Trois nouvelles facs de médecine pour quoi faire?
On nous annonce la création de trois facultés de médecine. Cette décision peut ne pas vous choquer et pourtant elle sonne bel et bien le glas de la médecine en Tunisie.
Décision populiste, stérile prise dans un «conseil ministériel restreint». De quel droit se permet-on de prendre sans concertations, dans le secret des cabinets, ministériels des décisions aussi cruciales ? Est-ce pour miner le terrain avant un éventuel départ pour que le prochain gouvernement se trouve acculé, obligé d'assumer les engagements suicidaires du gouvernement sortant ? Est-ce la politique de la terre brûlée ?

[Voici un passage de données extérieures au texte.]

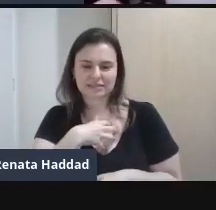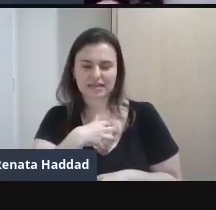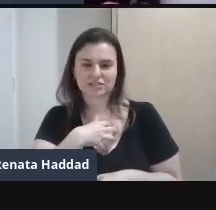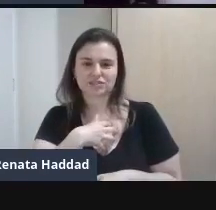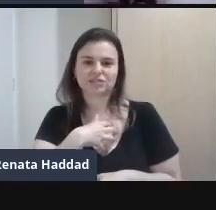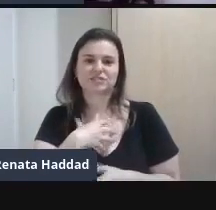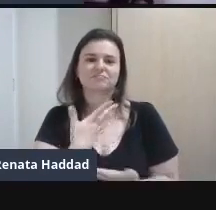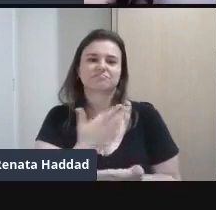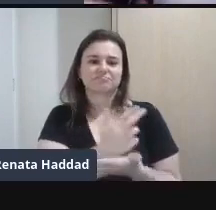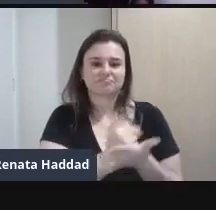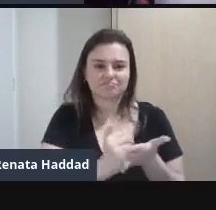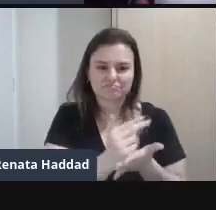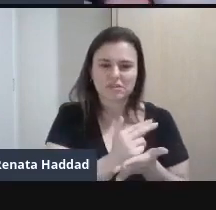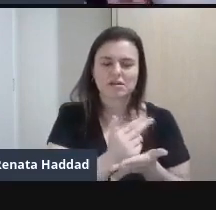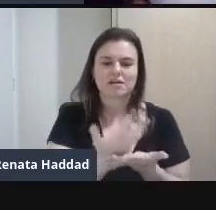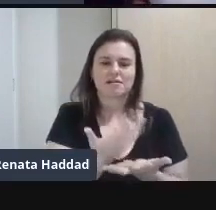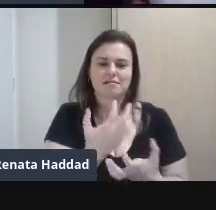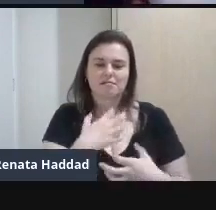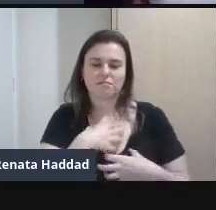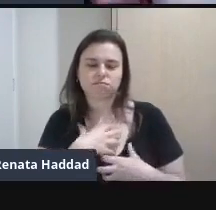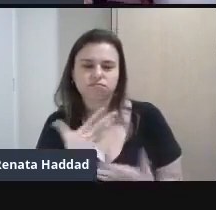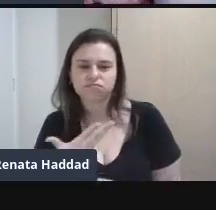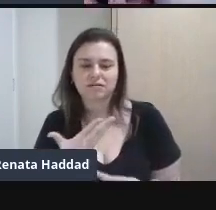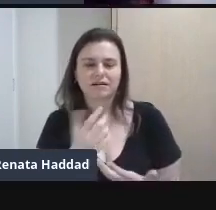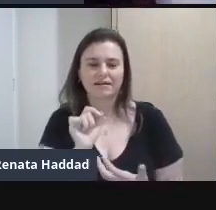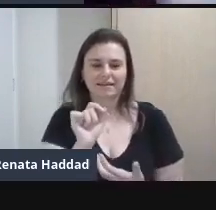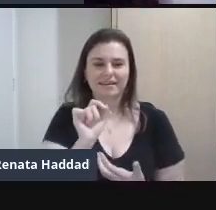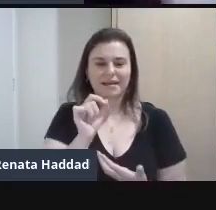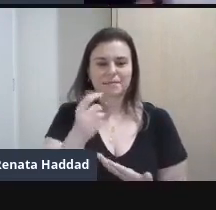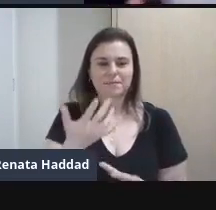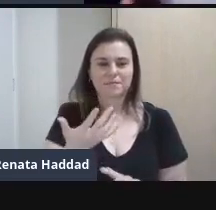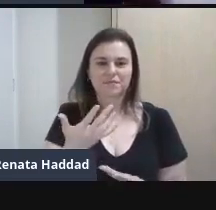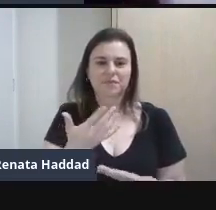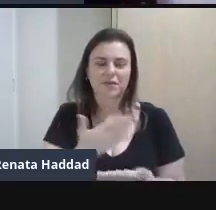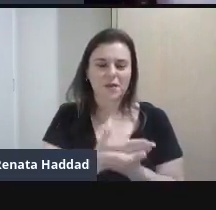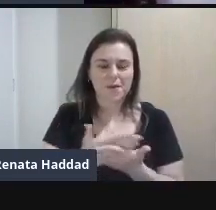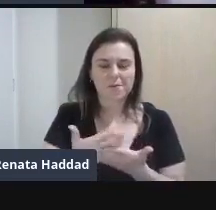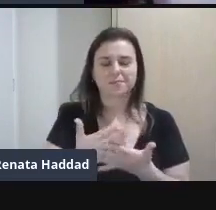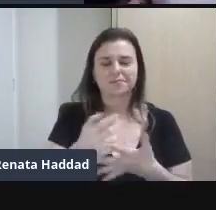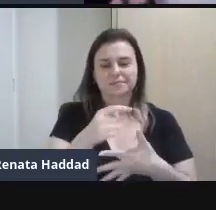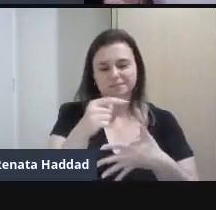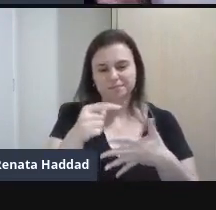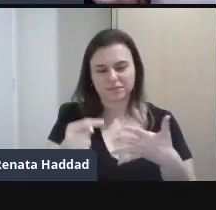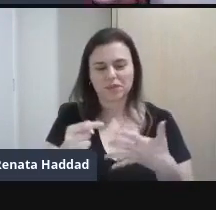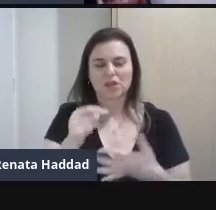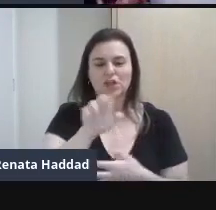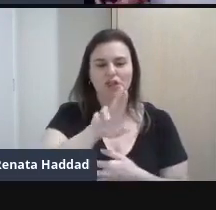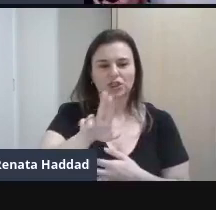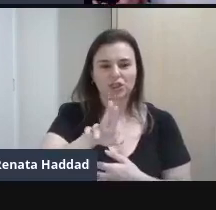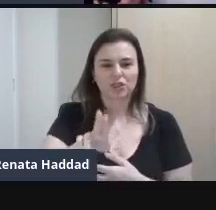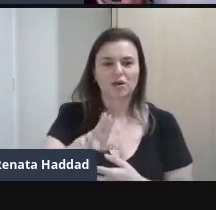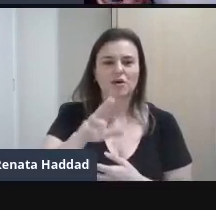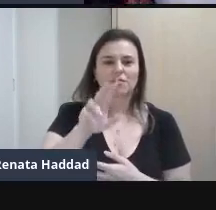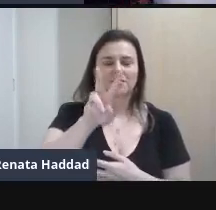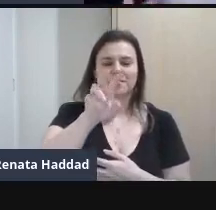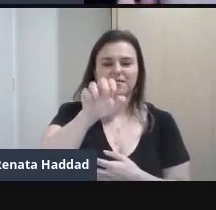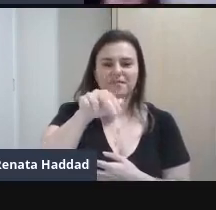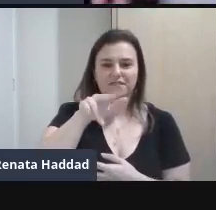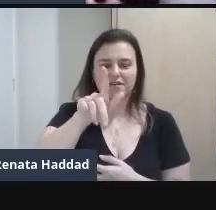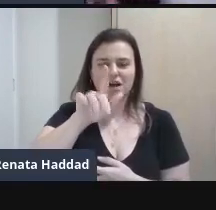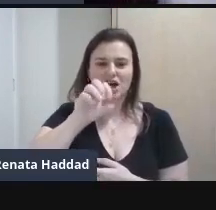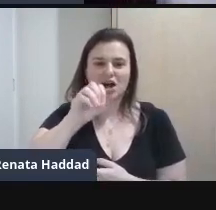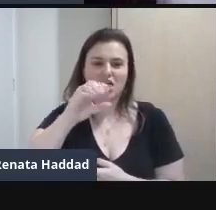Do artista O movimento Do artista Que vem, né gente? De Claude Monet Que vem de Van Gogh Que vem de Juan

Sachez qu'il y a actuellement des centaines sinon des milliers de médecins que le système ne peut absorber faute de moyens ! Ils deviennent chômeurs, délégués médicaux, se lancent dans la pratique libérale ou quittent carrément le pays pour d'autres cieux plus accueillants. Créer de nouvelles facultés, pour quoi faire ? Afin d'augmenter le nombre des diplômés chômeurs ?
Par ailleurs, comptez-vous donc créer de nouveaux Centres Hospitaliers Universitaires ? Parce que cela ne servirait à rien de créer des facultés de médecine s'il n'y a pas de CHU à côté. Dans ce cas-là, avec quel budget comptez-vous financer ce projet ? Quand on sait la crise sans précédent que traverse le pays et l'état de délabrement dans lequel se trouvent les anciens CHU qui sont juste à quelques centaines de mètres du siège du ministère de la santé publique (La Rabta et Charles Nicole par exemple), on a toutes les raisons de douter de la pertinence de ces décisions.
Le problème de la santé en Tunisie, c'est l'absence de couverture médicale décente dans les régions.
La solution, c'est une réforme radicale de la santé publique et non pas des solutions démagogiques et complètement stériles comme celles que l'on prend hâtivement et sans concertation.
Ils veulent nous faire croire que les médecins refusent de se rendre dans les régions alors que la vérité est qu'on refuse de recruter des médecins dans les régions et pour y pallier, ils veulent, en plus de créer de nouvelles facs, obliger les jeunes médecins spécialistes à travailler deux ans dans les régions, livrés à eux-mêmes, sans seniors, sans matériel, sans moyens, sans décisions collégiales.
La santé publique a plus que jamais besoin d'une révolution. Aux médecins de serrer le poing, pour une fois et de lutter pour que le tunisien ait une couverture médicale respectable, loin des calculs de basse politique.